WHAT IS REQUIRED: Each line with the string "most" is to be copied from the records below.

DATA RECORDS:
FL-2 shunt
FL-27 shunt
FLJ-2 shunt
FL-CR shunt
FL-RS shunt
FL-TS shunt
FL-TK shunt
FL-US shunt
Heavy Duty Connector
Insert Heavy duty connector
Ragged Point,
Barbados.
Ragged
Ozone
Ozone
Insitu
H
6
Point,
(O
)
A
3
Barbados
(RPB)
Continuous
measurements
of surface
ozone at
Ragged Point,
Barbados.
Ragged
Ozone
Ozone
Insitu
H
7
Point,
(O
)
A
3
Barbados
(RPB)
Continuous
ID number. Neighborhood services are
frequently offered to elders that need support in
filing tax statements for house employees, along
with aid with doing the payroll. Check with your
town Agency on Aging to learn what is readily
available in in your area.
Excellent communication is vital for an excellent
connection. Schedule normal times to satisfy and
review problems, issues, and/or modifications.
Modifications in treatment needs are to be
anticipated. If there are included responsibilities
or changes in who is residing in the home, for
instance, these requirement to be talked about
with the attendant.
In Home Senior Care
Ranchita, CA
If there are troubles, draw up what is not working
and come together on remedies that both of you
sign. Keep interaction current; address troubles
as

...

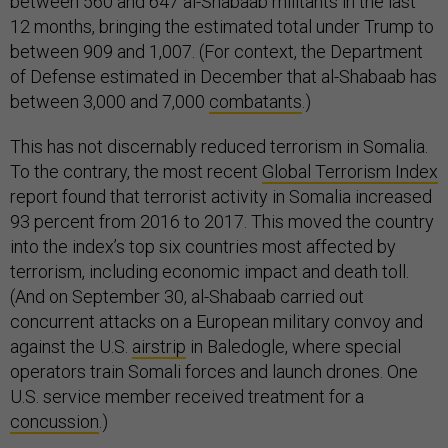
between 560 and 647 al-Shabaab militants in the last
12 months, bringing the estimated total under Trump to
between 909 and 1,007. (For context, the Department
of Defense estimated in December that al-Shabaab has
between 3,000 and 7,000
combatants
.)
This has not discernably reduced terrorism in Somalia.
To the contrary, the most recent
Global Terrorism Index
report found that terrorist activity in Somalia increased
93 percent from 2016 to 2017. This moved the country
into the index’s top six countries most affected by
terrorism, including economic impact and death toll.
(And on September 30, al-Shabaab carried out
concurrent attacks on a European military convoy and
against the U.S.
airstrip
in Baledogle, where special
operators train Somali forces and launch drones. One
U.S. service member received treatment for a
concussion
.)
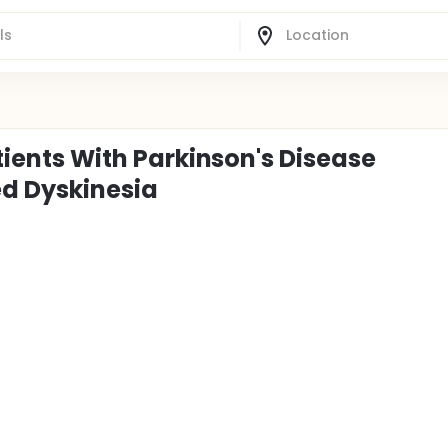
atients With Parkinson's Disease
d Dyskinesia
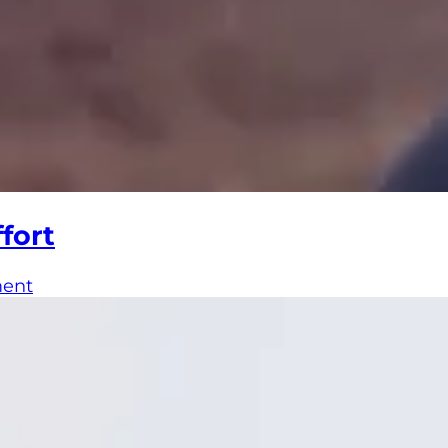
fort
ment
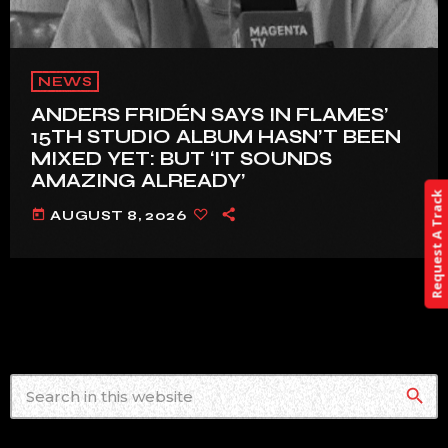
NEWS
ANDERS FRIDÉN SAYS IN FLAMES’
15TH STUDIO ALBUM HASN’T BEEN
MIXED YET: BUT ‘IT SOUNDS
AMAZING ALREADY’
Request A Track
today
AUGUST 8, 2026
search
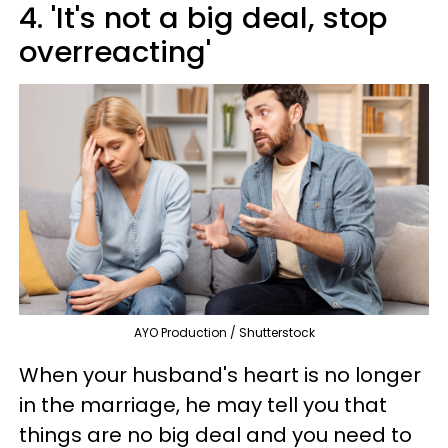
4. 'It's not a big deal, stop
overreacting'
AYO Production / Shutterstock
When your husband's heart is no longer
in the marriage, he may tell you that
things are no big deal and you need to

FINAL ANSWER:
To the contrary, the most recent
into the index’s top six countries most affected by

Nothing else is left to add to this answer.